The exhibit will also be open from noon to 2 p.m. on Saturday and 5 to 7 p.m. on Sunday.
Also on Friday: Gather around for the festival's annual block party (7 to 10 p.m.) at the theatre's barrio stage (321 E. Fourth St.)
The party will feature live music from We're from Antarctica, plus an unveiling by muralist Monica Salazar and an appearance by wrestlers from the Lehigh Valley Athletic Council.
Attendance is free.
"We are at a beautiful moment right now.

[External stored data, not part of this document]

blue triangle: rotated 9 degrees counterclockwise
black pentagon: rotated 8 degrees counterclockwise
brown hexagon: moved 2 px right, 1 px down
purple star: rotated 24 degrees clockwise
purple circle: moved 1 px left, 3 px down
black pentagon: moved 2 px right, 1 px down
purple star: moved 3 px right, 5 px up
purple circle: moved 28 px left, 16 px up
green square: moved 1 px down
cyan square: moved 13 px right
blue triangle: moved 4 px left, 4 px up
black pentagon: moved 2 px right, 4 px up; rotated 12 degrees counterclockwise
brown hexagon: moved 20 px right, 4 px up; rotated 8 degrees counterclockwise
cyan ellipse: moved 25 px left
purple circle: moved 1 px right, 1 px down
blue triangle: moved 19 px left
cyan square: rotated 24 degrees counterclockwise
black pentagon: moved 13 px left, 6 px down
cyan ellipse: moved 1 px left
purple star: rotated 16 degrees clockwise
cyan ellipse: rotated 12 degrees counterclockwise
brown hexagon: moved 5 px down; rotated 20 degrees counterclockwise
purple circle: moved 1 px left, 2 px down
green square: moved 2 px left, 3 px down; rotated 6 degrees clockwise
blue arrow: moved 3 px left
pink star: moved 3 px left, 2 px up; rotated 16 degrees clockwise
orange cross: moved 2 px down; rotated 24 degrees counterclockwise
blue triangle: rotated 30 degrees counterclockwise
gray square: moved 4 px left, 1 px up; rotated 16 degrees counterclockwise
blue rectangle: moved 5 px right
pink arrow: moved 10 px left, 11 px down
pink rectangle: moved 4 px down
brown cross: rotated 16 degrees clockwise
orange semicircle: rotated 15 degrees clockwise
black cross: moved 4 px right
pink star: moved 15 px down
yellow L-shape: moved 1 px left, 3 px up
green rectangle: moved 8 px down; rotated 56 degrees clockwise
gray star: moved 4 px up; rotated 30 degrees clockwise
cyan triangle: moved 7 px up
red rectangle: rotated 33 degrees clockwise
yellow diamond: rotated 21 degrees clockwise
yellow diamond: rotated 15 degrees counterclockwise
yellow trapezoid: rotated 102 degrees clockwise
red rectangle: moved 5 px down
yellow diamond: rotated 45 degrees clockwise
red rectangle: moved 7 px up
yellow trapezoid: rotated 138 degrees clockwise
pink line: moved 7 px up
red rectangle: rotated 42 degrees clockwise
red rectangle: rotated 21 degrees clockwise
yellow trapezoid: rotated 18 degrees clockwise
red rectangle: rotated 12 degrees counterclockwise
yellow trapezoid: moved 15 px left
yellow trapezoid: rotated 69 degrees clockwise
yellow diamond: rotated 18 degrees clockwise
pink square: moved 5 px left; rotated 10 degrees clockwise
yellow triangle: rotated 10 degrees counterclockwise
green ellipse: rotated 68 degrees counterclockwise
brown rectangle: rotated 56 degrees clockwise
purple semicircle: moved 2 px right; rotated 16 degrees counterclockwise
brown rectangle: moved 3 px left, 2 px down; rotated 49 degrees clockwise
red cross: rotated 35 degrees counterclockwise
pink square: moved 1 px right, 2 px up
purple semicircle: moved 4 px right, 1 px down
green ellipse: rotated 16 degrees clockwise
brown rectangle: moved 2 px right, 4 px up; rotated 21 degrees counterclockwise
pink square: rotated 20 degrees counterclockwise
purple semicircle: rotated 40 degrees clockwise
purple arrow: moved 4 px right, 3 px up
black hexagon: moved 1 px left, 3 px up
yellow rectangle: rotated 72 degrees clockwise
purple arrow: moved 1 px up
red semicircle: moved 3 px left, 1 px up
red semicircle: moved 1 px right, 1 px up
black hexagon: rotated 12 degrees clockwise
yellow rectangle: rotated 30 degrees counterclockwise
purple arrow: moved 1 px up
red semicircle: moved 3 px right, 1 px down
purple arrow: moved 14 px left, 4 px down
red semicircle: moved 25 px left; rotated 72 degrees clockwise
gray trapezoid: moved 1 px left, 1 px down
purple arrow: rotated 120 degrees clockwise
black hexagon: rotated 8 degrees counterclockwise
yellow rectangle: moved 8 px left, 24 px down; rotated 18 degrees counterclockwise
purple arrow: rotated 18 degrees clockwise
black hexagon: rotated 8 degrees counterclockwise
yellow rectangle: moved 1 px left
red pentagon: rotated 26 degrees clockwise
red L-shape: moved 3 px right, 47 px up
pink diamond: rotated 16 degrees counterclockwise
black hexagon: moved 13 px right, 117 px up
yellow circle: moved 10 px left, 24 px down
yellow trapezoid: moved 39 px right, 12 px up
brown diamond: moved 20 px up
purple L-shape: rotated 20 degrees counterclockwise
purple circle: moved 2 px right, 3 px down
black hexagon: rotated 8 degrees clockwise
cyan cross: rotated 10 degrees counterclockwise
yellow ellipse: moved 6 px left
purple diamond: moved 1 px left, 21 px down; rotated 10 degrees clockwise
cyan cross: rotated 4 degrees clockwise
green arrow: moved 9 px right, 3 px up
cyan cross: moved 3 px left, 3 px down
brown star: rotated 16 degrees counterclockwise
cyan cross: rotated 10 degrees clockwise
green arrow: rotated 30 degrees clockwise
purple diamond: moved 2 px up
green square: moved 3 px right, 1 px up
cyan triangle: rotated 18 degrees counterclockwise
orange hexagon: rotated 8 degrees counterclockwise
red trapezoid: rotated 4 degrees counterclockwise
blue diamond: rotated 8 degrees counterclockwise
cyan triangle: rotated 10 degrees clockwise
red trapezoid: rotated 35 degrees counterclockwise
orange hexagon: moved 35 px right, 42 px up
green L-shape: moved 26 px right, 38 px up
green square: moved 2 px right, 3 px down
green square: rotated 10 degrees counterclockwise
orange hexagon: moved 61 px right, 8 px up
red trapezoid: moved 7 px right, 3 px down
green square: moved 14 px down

Artists are so hungry for a chance to have audience and to get their artwork out and audiences are really hungry for feeling a sense of reconnection."Mary Wright, Director Festival UnBound
The festival will also offer several free educational workshops on Saturday.
"Seeds and Stories from the Land of the Lenape" will combine paper and poetry with stories by Lenape Nation of Pennsylvania's Chief Language Officer Shelley De Paul.
Participants will meet at 9:45 a.m. at the Northampton Community College (NCC) Fowler Family Southside Center, on 511 E 3rd Street, and be shuttled to NCC's Green Pond campus.
Additionally, Basement Poetry's Chloe Cole Wilson will teach a writing and paper workshop at Touchstone's Theatre Café (321 E. Fourth St.) at 10 a.m.
Attendees will fold paper sunflowers while sharing poetry, short stories and monologues created for story slam.
Also at 10 a.m., local dance instructors will teach three traditional dance moves from Mexico, Ukraine and the Middle East.
The event is at the Northampton Community College's Fowler Family Center.
At 11 a.m., the Bethlehem Area Public Library (11 W. Church St.) will host a Story Soup for kids with storyteller Ingrid Bohn. The event is recommended for children in grades second through fifth.
In need of some faith?
Several religious leaders from the Muslim, Jewish and Christian communities will come together to present prayers and share music during a devotional gathering at 1:30 p.m. at the Ice House.
Songwriting, live concert
This year's artist-in-residence, Jesse Ruben, will present a songwriting workshop at 10:30 a.m. on Saturday at the Godfrey Daniels Coffee House, 7 E. Fourth St.
Ruben, a Philadelphia native now based in New York City, is most known for the song "We Can" which he wrote to to motivate others to begin running.
The song became a hit in schools in Canada and the States to build the self-esteem of students (as part of his residency he'll speak to students in the Valley).
His concert will take place at 7 p.m. in the coffee house.
Tickets are $19.50
The festival ends with a 30-minute meditation session where organizers will reflect on the meaning of home and the community.
Attendees can participate in person or virtually.
As with previous celebrations, grab an orange reflection star at the front of the house table and follow the provided instructions.
"The closing is a chance for people to make a pledge for the coming year of something they want to do to help the community," Wright said. "The festival doesn't exist in a vacuum. It is part of a year-long process. Building community takes time and it takes personal commitment."
The event takes place in front of the ice house at Centennial Park on 56 River St.